There is much in the language and nature of the arguments employed in the EPR paper that Einstein appears later to have regretted, especially the reality criterion. All the more disappointing, perhaps, as the main challenge presented by EPR does not require this (or any) criterion, though it does rest on the presumption that, whatever we make of reality, it is assumed to be local, meaning that as particles A and B move apart, they are assumed to exist independently of each other. Einstein deplored The New York Times article and the publicity surrounding it.

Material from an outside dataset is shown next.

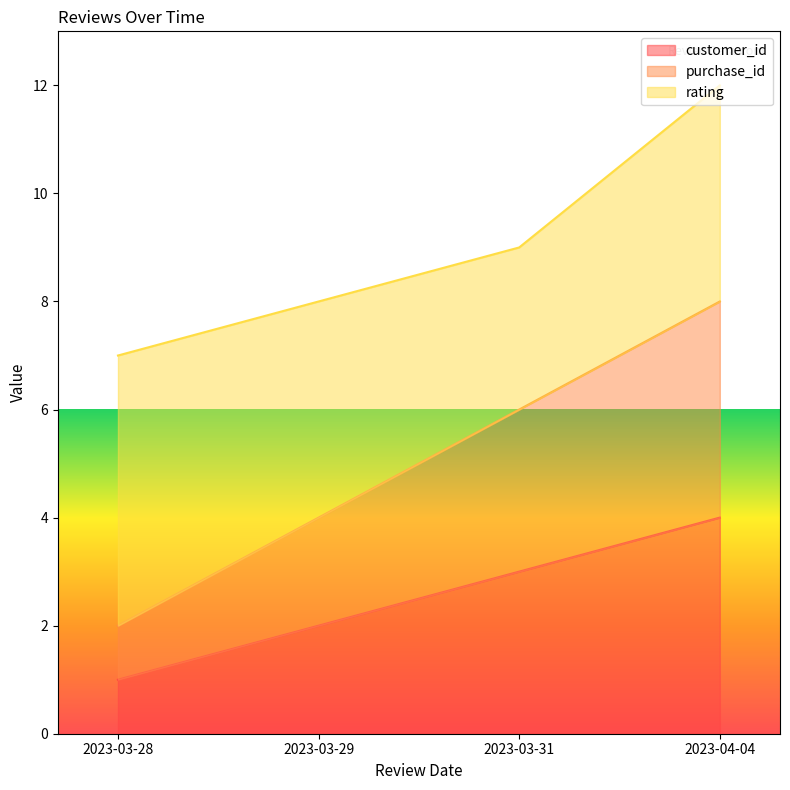

The purchase_id series shows 1 at 2023-03-28. True or false?

False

Nevertheless, this new challenge from Einstein sent shockwaves through the small community of quantum physicists. It hit Bohr like a ‘bolt from the blue’.11 Pauli was furious. Paul Dirac exclaimed: ‘Now we have to start all over again, because Einstein proved that it does not work.’12
Bohr’s response, when it came a short time later, inevitably targeted the reality criterion as the principal weakness. He argued that the stipulation ‘without in any way disturbing a system’ is essentially ambiguous, since the quantum system is influenced by the very conditions which define its future behaviour. In other words, we have to deal with elements of an empirical reality defined not by the quantum system in abstract, but by the quantum system in the context of the measurements we make on it and the apparatus we use. These dictate what we can expect to observe. EPR’s error lies in their presumption that the wavefunction should be interpreted realistically, and the ‘spooky action at a distance’ is simply a consequence of this error. Just don’t ask how nature actually does this, as there really is nothing to see here.

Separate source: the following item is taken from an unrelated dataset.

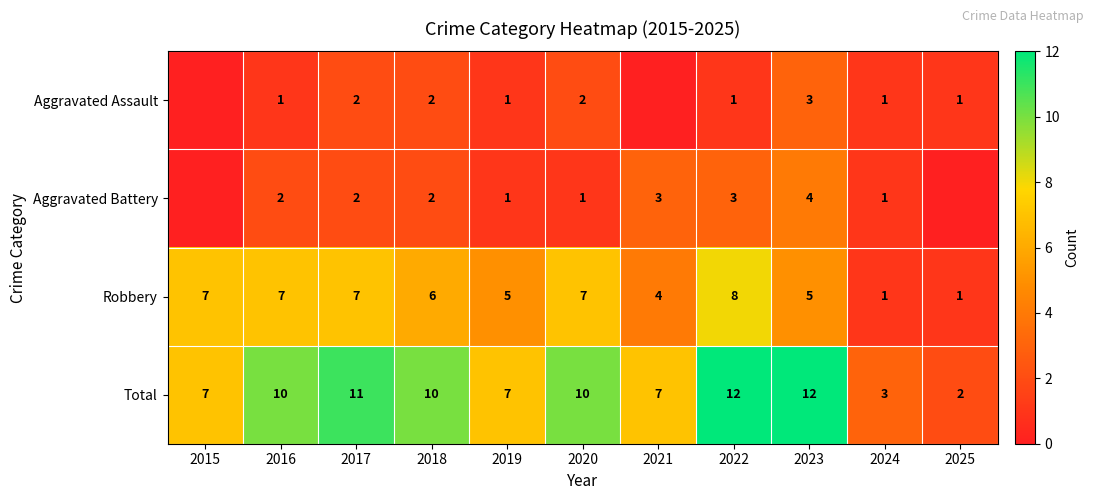

The value of Robbery at 2016 is 4. True or false?

False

Einstein was, at least, successful in pushing Bohr
to give up his clumsiness defence, and to adopt a more firmly anti-realist position. Those in the physics community who cared about these things seemed to accept that Bohr’s response had put the record straight.
Schrödinger wrote to congratulate Einstein shortly after the EPR paper appeared in print. In his letter he highlighted what is, in fact, the principal challenge. When interpreted realistically, the total two-particle wavefunction is necessarily ‘non-local’; it is distributed in just the same way that the electron wavefunction is distributed across the screen in the two-slit experiment. Our instinct is to imagine that, after moving a long distance apart, particles A and B are separated. They are distinct, independently existing, or ‘locally real’ particles. Quantum mechanics has absolutely no explanation for how we get from one situation to the other.
Einstein replied with enthusiasm, and as their correspondence continued through the summer of 1935 a further challenge to what had by now become the orthodox Copenhagen interpretation gradually emerged.
First, Einstein had to deal with Schrödinger’s insistence that the wavefunction be interpreted as a description of a real ‘matter wave’. Although he couldn’t be clear on the details, Einstein preferred to think of the wavefunction in terms of statistics. We describe the properties of an atomic gas in terms of physical quantities such as temperature and pressure. But if we consider the gas as a collection of atoms, we can use the classical theories developed by Ludwig Boltzmann and James Clerk Maxwell to deduce expressions for temperature and pressure as the result of statistical averaging over a range of atomic motions. In this case, we deal with statistics and probabilities only because we have no way of following the motions of each individual atom in the gas. Of course, we might not be able to account for such motions except in terms of statistics, but this doesn’t mean that atoms (or their motions) aren’t real.